My aim was to deconstruct the lino printmaking process to reflect the destruction of the robot. I experimented with sprinkling the block with a little finely crushed salt but this near completely prevented transfer of ink to the paper. I also worked into the paper with white conte crayon, which works well as a resist with watercolour, but this failed to inhibit printing of the water-based, but much thicker, printing pigment. So I resorted to cutting back into the lino, extensively removing the image, then rebuilding it in gorilla glue. Activated with water, this adhesive froths and expands before drying. I sliced it level with the lino leaving a minutely cratered printing surface. I cut back into this to restore some of the lines. I varied the inking and pressure to get different effects.

8 responses to “Deconstruction

  1. These are excellent. The process shots have also doubled up as a storyboard. She certainly looks as if she is going up in flames. Your use of the glue is intresting. Were you filling gaps with it or sticking back in bits of carved out lino? I too find the lino printing process compelling and you’ve really taken it to another level here.

    • That’s interesting. I had not spotted the storyboard thing. That’s a great idea to do deliberately. The glue is partly repair, but minimally so. At the top of the lino I miscut and attempted to stick back some lino shreds. But the rest is using glue itself to create a new printing surface, more porous less smooth than the lino. But really, I need to get cleverer in cutting to create effects. The nice thing about lino Is it’s so easy to do at home, a great technique with little equipment needed.

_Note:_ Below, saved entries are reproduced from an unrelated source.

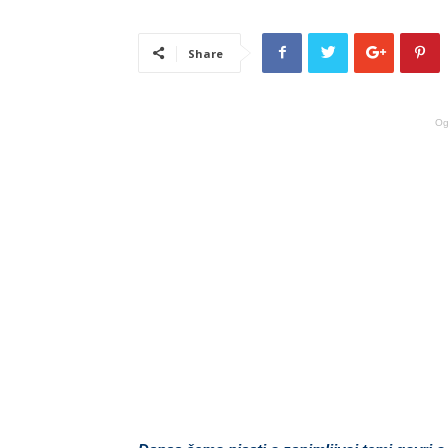
Share
Og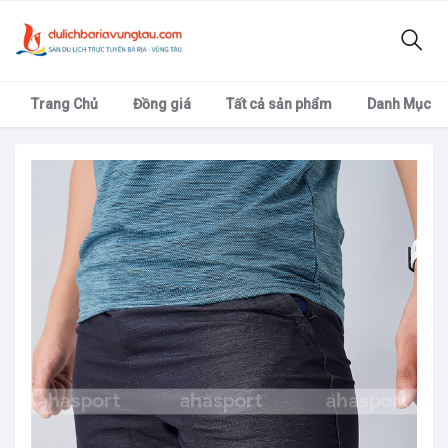
Trang Chủ
Đồng giá
Tất cả sản phẩm
Danh Mục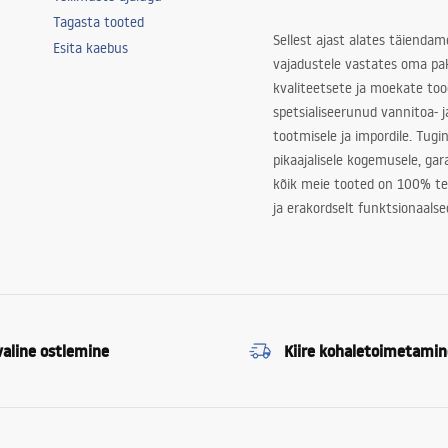
Tagasta tooted
Sellest ajast alates täiendam
Esita kaebus
vajadustele vastates oma pa
kvaliteetsete ja moekate to
spetsialiseerunud vannitoa- j
tootmisele ja impordile. Tugi
pikaajalisele kogemusele, ga
kõik meie tooted on 100% te
ja erakordselt funktsionaalse
valine ostlemine
Kiire kohaletoimetamin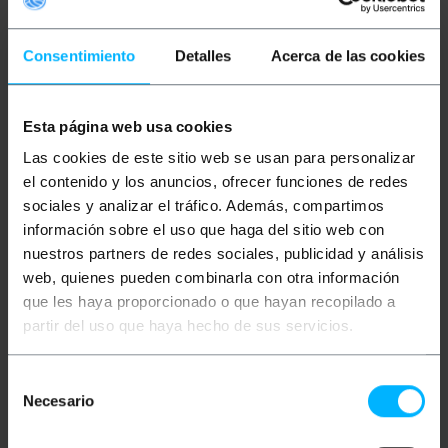
Lampadina sferica a LED G45 con filettatura E27. La
tecnologia LED ha un consumo molto basso e una
lunga durata della lampadina. Ideale per l'uso con
ghirlande leggere.
Consentimiento
Detalles
Acerca de las cookies
Specifiche
Lampadina sferica a LED G45 con filettatura
E27.
Esta página web usa cookies
Potenza: 0,5 W.
Colore verde.
Las cookies de este sitio web se usan para personalizar
Lumen: 75.
el contenido y los anuncios, ofrecer funciones de redes
Dimensioni: (lunghezza x larghezza): 65 x 45
sociales y analizar el tráfico. Además, compartimos
mm.
Classe energetica: A +.
información sobre el uso que haga del sitio web con
Vita utile stimata: 20.000 ore.
nuestros partners de redes sociales, publicidad y análisis
Angolo di apertura: 300 °.
Voltaggio: 230 VAC.
web, quienes pueden combinarla con otra información
que les haya proporcionado o que hayan recopilado a
partir del uso que haya hecho de sus servicios.
Misure e pesi
Selección
Necesario
Peso lordo: 200 g
de
Dimensioni del prodotto (larghezza x
consentimiento
profondità x altezza): 6.8 x 4.5 x 4.5 cm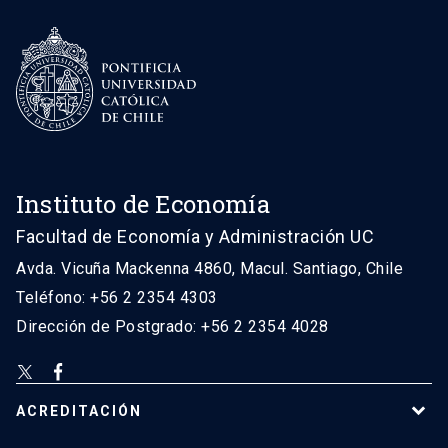
Instituto de Economía
Facultad de Economía y Administración UC
Avda. Vicuña Mackenna 4860, Macul. Santiago, Chile
Teléfono: +56 2 2354 4303
Dirección de Postgrado: +56 2 2354 4028
ACREDITACIÓN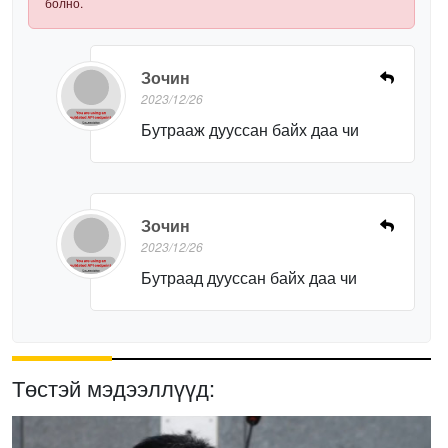
болно.
Зочин
2023/12/26
Бутрааж дууссан байх даа чи
Зочин
2023/12/26
Бутраад дууссан байх даа чи
Төстэй мэдээллүүд: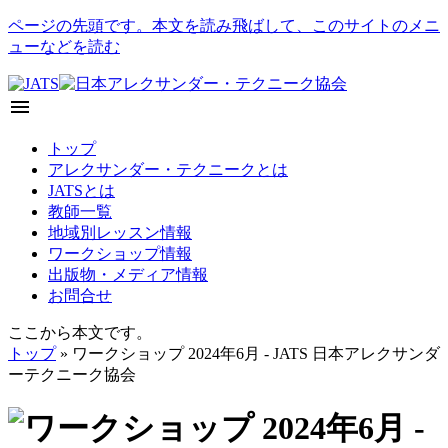
ページの先頭です。本文を読み飛ばして、このサイトのメニ
ューなどを読む
menu
トップ
アレクサンダー・テクニークとは
JATSとは
教師一覧
地域別レッスン情報
ワークショップ情報
出版物・メディア情報
お問合せ
ここから本文です。
トップ
» ワークショップ 2024年6月 - JATS 日本アレクサンダ
ーテクニーク協会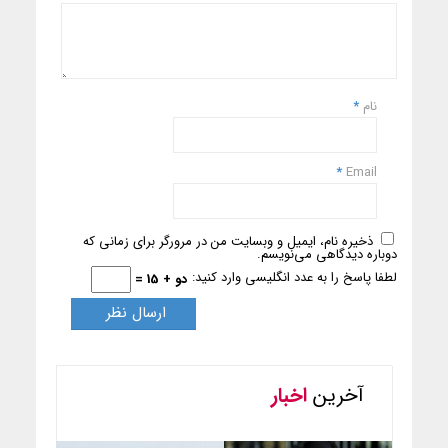
نام
*
*
Email
ذخیره نام، ایمیل و وبسایت من در مرورگر برای زمانی که
دوباره دیدگاهی می‌نویسم.
لطفا پاسخ را به عدد انگلیسی وارد کنید:
دو + 15 =
آخرین
اخبار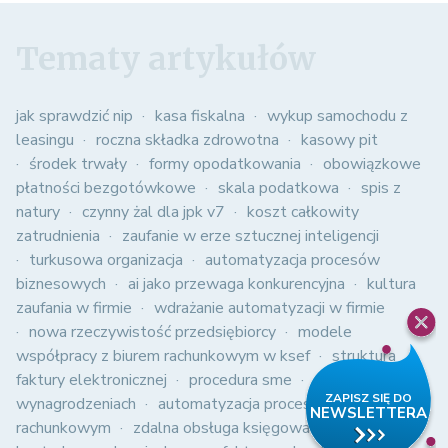
Tematy artykułów
jak sprawdzić nip
kasa fiskalna
wykup samochodu z
leasingu
roczna składka zdrowotna
kasowy pit
środek trwały
formy opodatkowania
obowiązkowe
płatności bezgotówkowe
skala podatkowa
spis z
natury
czynny żal dla jpk v7
koszt całkowity
zatrudnienia
zaufanie w erze sztucznej inteligencji
turkusowa organizacja
automatyzacja procesów
biznesowych
ai jako przewaga konkurencyjna
kultura
zaufania w firmie
wdrażanie automatyzacji w firmie
nowa rzeczywistość przedsiębiorcy
modele
współpracy z biurem rachunkowym w ksef
struktura
faktury elektronicznej
procedura sme
zmiany w
wynagrodzeniach
automatyzacja procesów w biurze
rachunkowym
zdalna obsługa księgowa
jednolity plik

      • Yes, if I understand right, etching gives both finer lines and you are working positively, your cuts are the lines. It’s a whole different way of thinking. Here I am having to think through my negative spaces and textures to use absence as the drawing. That’s the fascination. I’m working today from a photo of two women with brilliant hair, one permed one like a natural mane, one wearing a large bead necklace, then other a huge coarse weave jumper. It’s a great source for textures.